Proceedings of Oncobiology Symposiums
Proceedings of XIV Oncobiology Symposium

INTRODUCTION AND OBJECTIVE: Cancer was the second leading cause of death in 2018 and oral squamous cell carcinoma (OSCC) stands out for the high mortality and low survival rate and low treatment evolution in the last 30 years. Therefore, the development of new treatments becomes necessary. Plants in the genus Equisetum are popularly used in the treatment of various diseases including cancer. The aim of this study was to perform phytochemical analysis of the E.hyemale stem (EHS), evaluation of the antiproliferative effect and determination of the cell death pathway induced by the extracts in the OSCC and determination of its main chemical constitutes.

MATERIAL AND METHODS: Ethanolic crude extract was prepared from the EHS. Subsequently, crude stem extract was partitioned in N-hexane (EHH), dichloromethane (EHD) and ethyl acetate (EHA) and clonogenic and cell viability assays were performed with MTT. The IC50 was calculated by non-linear regression curve Cell morphology was analyzed by microscopy and cell death with propidium iodide. Hemolysis tests were performed with goat blood. The concentration of phenols and flavonoids were quantified based on gallic acid and quercetin, respectively. The partitions were analyzed by LC-MS/MS. Acute toxicity tests were performed on C57 Black/6J according to the CEUA/UFF #982 protocol. The cells used were SCC9, SCC4, SCC25 and primary culture fibroblast.

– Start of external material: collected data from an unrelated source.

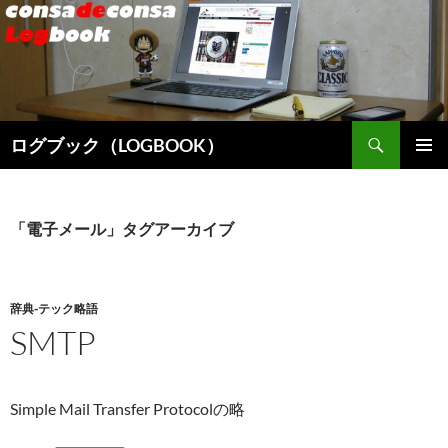
検
ログブック（LOGBOOK）
索
コ
メインメ
ン
ニュー
テ
ン
「電子メール」タグアーカイブ
ツ
へ
ス
キ
辞典-テック略語
ッ
SMTP
プ
Simple Mail Transfer Protocolの略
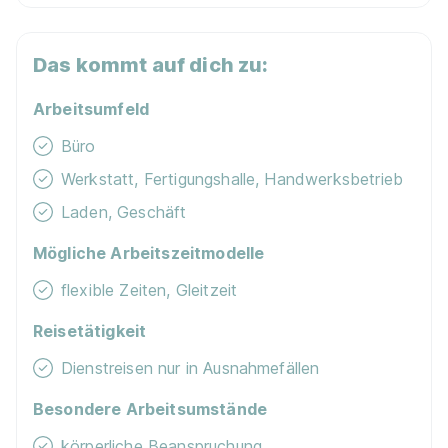
Das kommt auf dich zu:
Arbeitsumfeld
Büro
Werkstatt, Fertigungshalle, Handwerksbetrieb
Laden, Geschäft
Mögliche Arbeitszeitmodelle
flexible Zeiten, Gleitzeit
Reisetätigkeit
Dienstreisen nur in Ausnahmefällen
Besondere Arbeitsumstände
körperliche Beanspruchung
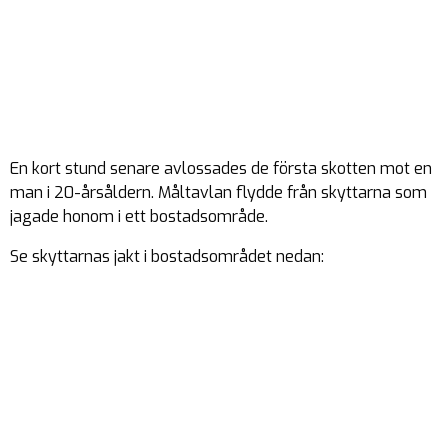
En kort stund senare avlossades de första skotten mot en
man i 20-årsåldern. Måltavlan flydde från skyttarna som
jagade honom i ett bostadsområde.
Se skyttarnas jakt i bostadsområdet nedan:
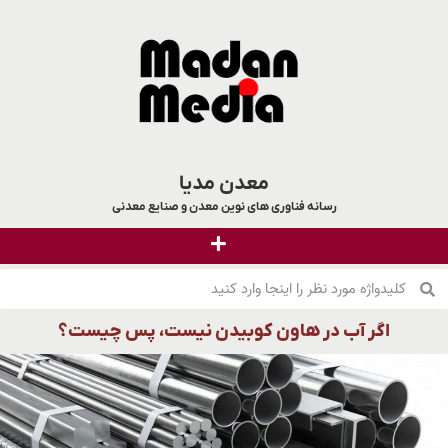
معدن مدیا
رسانه فناوری های نوین معدن و صنایع معدنی
اگر آب در هاون کوبیدن نیست، پس چیست؟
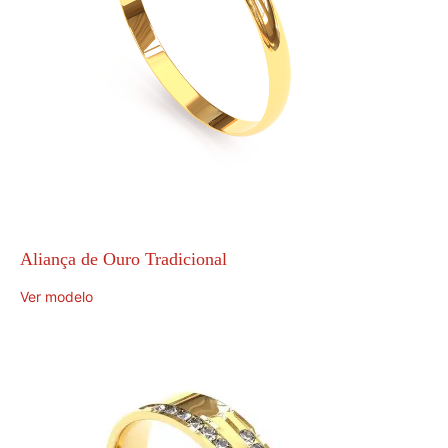
Aliança de Ouro Tradicional
Ver modelo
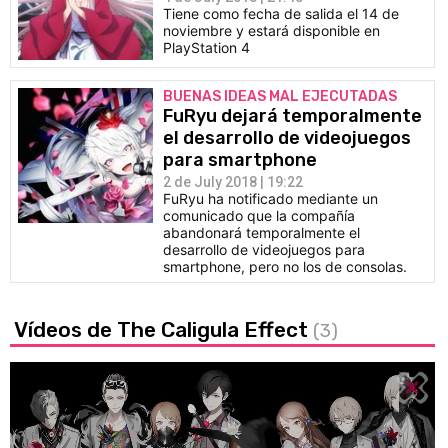
Tiene como fecha de salida el 14 de
noviembre y estará disponible en
PlayStation 4
BUENAS IDEAS MAL EJECUTADAS
FuRyu dejará temporalmente
el desarrollo de videojuegos
para smartphone
2 de July 2018 | 19:22
FuRyu ha notificado mediante un
comunicado que la compañía
abandonará temporalmente el
desarrollo de videojuegos para
smartphone, pero no los de consolas.
Vídeos de The Caligula Effect
(3)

RESULTS AND CONCLUSION: Through the clonogenic assays and MTT assays with the crude extract IC50 of 200.6±0.09 μg/mL was calculated. In the cell viability assay with the partitions the IC50, EHA (64.5±0.072 μg/mL) was calculated and the EHH and EHD fractions did not reach 50% inhibition at the concentrations tested. As a positive control, Carboplatin chemotherapy (280,4±0,05 μg/mL) was used. The morphology of cells treated with EHA showed increased cytoplasm, large amounts of granules and vacuolesThe EHA partition was shown to be less hemolytic than the control, reduced the absolute number of cells in culture and induced its permeabilization of the tumor cells. The EHA was also tested on tumor lines SCC4 IC50 54,53±0,047μg/mg and SCC25 64±0,014μg/mL. Comparing the IC50 of the SCC9 with Fibroblasto EHA demonstrated the selectivity index (SI) of 2,070 and Carbo 1,865. The EHA fraction presented (0.41±0.17 μg/mg) phenol and (0.85±0.10 μg/mg) flavonoids. The LS / MS results are still being analyzed, but azelaic acid was the only substance specifically identified in EHA so far. The EHA partition does not show macroscopic changes in the animals. After analysis of the results, it can be concluded that the Equisetum hyemale stem extract has a cytotoxic effect against oral squamous cells, with the EHA fraction being the most selective. Analysis of LC mass (LC-MS/MS) is being performed to identify possible active compounds.